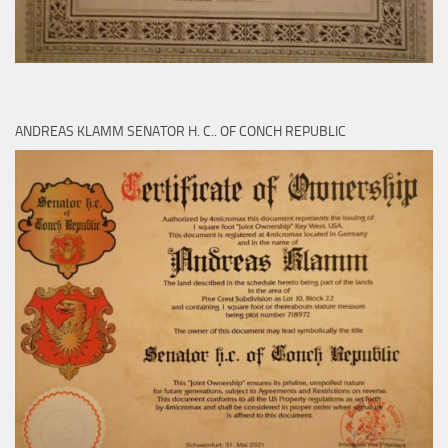
ANDREAS KLAMM SENATOR H. C.. OF CONCH REPUBLIC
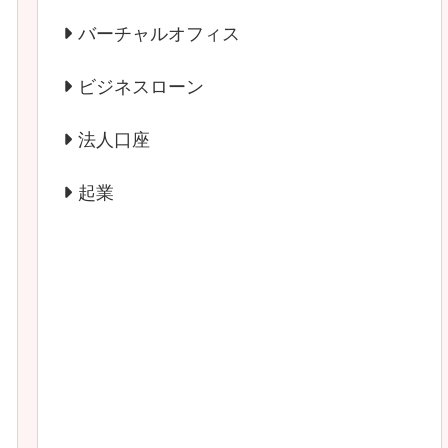
バーチャルオフィス
ビジネスローン
法人口座
起業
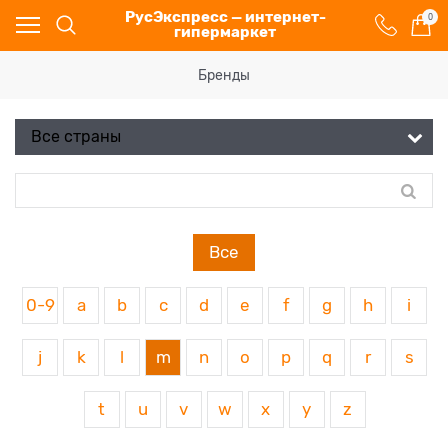
РусЭкспресс — интернет-
0
гипермаркет
Бренды
Все
0-9
a
b
c
d
e
f
g
h
i
j
k
l
m
n
o
p
q
r
s
t
u
v
w
x
y
z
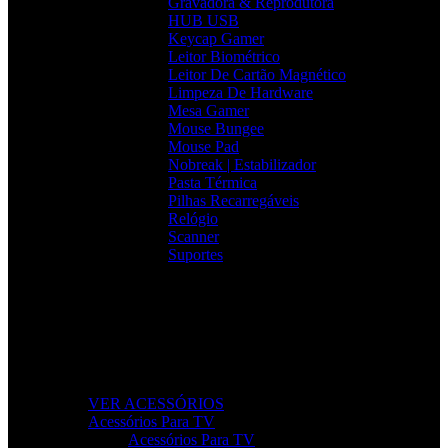
Gravadora & Reprodutora
HUB USB
Keycap Gamer
Leitor Biométrico
Leitor De Cartão Magnético
Limpeza De Hardware
Mesa Gamer
Mouse Bungee
Mouse Pad
Nobreak | Estabilizador
Pasta Térmica
Pilhas Recarregáveis
Relógio
Scanner
Suportes
Acessórios que Facilitam o Seu Dia
Melhore a produtividade, conforto e organização com
acessórios essenciais para o seu setup.
VER ACESSÓRIOS
Acessórios Para TV
Acessórios Para TV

● Request
Reproduce every line of text from all the records above without any change, and leave the pictures out of your answer.

● Exercise result
ANDREAS KLAMM SENATOR H. C.. OF CONCH REPUBLIC
バーチャルオフィス
ビジネスローン
法人口座
起業
РусЭкспресс — интернет-
0
гипермаркет
Бренды
Все
0-9
a
b
c
d
e
f
g
h
i
j
k
l
m
n
o
p
q
r
s
t
u
v
w
x
y
z
Gravadora & Reprodutora
HUB USB
Keycap Gamer
Leitor Biométrico
Leitor De Cartão Magnético
Limpeza De Hardware
Mesa Gamer
Mouse Bungee
Mouse Pad
Nobreak | Estabilizador
Pasta Térmica
Pilhas Recarregáveis
Relógio
Scanner
Suportes
Acessórios que Facilitam o Seu Dia
Melhore a produtividade, conforto e organização com
acessórios essenciais para o seu setup.
VER ACESSÓRIOS
Acessórios Para TV
Acessórios Para TV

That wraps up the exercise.